**Task objective**.
Check every line below for the string "мире". Copy the ones that have it.
--- START ---
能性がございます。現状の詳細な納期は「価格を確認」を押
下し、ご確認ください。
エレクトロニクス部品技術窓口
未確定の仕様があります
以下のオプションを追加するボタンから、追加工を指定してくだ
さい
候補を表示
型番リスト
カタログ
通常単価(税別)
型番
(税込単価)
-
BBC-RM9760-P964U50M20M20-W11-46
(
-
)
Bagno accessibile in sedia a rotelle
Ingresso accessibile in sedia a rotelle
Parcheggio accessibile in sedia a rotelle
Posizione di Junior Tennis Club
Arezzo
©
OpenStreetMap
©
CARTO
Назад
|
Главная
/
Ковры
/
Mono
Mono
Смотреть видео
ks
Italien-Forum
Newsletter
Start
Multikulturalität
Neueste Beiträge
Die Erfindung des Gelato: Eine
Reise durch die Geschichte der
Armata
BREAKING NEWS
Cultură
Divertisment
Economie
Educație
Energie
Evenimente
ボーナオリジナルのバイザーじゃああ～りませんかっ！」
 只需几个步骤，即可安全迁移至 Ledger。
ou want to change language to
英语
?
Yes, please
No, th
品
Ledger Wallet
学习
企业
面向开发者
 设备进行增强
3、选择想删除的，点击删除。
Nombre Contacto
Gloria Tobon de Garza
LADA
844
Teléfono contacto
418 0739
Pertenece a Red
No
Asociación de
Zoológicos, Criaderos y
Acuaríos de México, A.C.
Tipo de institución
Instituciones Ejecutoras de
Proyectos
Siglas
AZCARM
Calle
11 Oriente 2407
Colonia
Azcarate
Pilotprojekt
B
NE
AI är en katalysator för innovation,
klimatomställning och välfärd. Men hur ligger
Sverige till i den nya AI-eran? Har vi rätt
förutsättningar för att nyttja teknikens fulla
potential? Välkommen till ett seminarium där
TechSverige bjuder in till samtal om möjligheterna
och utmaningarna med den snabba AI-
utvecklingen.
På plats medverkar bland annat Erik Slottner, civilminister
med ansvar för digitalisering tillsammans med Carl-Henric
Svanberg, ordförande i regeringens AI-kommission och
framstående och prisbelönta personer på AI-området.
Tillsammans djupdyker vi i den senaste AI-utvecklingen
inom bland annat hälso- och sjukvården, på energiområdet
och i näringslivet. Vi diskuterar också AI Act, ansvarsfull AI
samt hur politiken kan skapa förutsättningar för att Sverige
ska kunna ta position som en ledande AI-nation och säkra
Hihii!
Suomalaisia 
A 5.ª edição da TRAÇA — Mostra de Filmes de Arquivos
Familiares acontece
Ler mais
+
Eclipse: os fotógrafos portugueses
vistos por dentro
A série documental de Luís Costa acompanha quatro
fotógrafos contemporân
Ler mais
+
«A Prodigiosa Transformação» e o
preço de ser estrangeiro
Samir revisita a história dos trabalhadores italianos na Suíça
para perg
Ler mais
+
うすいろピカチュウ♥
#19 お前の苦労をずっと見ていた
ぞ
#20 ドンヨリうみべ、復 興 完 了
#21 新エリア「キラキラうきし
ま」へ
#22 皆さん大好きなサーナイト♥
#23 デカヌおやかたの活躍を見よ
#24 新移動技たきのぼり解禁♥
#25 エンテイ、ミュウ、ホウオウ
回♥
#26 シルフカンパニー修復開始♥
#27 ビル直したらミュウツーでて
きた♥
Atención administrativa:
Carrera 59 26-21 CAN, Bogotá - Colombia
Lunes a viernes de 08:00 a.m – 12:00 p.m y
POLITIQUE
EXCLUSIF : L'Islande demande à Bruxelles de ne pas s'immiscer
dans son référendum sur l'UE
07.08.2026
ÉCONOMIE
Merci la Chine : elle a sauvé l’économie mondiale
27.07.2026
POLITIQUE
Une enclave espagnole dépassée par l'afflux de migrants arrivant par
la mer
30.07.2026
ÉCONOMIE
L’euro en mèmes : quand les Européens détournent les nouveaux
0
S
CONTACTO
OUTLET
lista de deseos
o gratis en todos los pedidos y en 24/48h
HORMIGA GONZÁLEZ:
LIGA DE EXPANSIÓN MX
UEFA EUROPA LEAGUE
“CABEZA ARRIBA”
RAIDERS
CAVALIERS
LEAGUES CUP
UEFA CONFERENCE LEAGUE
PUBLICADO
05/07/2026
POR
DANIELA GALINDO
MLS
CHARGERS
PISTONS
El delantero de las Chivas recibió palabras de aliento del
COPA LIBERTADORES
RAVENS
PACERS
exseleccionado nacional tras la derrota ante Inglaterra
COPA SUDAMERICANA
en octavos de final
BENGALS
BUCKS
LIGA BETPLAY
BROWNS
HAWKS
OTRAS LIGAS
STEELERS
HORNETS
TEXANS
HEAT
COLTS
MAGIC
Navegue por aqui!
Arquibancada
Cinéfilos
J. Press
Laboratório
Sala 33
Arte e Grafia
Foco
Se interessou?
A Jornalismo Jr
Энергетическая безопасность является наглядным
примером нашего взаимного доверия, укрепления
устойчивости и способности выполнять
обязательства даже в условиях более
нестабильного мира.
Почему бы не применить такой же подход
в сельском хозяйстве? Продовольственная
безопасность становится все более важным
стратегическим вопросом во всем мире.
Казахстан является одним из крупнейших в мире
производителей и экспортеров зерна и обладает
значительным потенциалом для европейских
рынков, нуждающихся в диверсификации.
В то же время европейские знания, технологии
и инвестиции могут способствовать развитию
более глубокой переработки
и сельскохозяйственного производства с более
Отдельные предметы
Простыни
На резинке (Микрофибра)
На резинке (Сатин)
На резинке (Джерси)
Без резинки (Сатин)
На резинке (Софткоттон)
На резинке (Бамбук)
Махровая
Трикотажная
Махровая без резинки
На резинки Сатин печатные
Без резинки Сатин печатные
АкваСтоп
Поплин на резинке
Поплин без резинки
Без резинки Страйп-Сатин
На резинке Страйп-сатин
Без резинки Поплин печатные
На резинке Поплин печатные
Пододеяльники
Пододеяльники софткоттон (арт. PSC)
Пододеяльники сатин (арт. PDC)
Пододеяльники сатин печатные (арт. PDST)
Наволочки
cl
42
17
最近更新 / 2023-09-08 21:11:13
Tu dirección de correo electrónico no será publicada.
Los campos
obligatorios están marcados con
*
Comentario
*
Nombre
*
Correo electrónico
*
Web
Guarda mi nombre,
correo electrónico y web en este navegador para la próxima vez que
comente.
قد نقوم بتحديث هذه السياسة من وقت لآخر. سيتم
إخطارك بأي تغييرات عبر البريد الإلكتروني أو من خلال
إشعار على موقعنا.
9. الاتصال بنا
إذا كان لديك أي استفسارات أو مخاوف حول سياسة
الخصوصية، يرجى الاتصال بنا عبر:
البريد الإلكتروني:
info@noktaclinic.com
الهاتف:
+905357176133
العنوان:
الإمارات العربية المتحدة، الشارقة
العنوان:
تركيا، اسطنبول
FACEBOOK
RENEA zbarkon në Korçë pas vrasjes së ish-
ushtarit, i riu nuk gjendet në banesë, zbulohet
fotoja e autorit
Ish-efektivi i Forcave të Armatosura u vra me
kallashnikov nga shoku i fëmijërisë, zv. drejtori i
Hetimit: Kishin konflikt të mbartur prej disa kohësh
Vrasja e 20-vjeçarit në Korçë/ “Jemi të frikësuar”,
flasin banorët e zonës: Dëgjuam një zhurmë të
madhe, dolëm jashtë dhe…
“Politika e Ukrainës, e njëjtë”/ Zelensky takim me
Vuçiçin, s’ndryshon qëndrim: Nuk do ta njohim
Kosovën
--- END ---
**Result of this exercise**.
стратегическим вопросом во всем мире.
Казахстан является одним из крупнейших в мире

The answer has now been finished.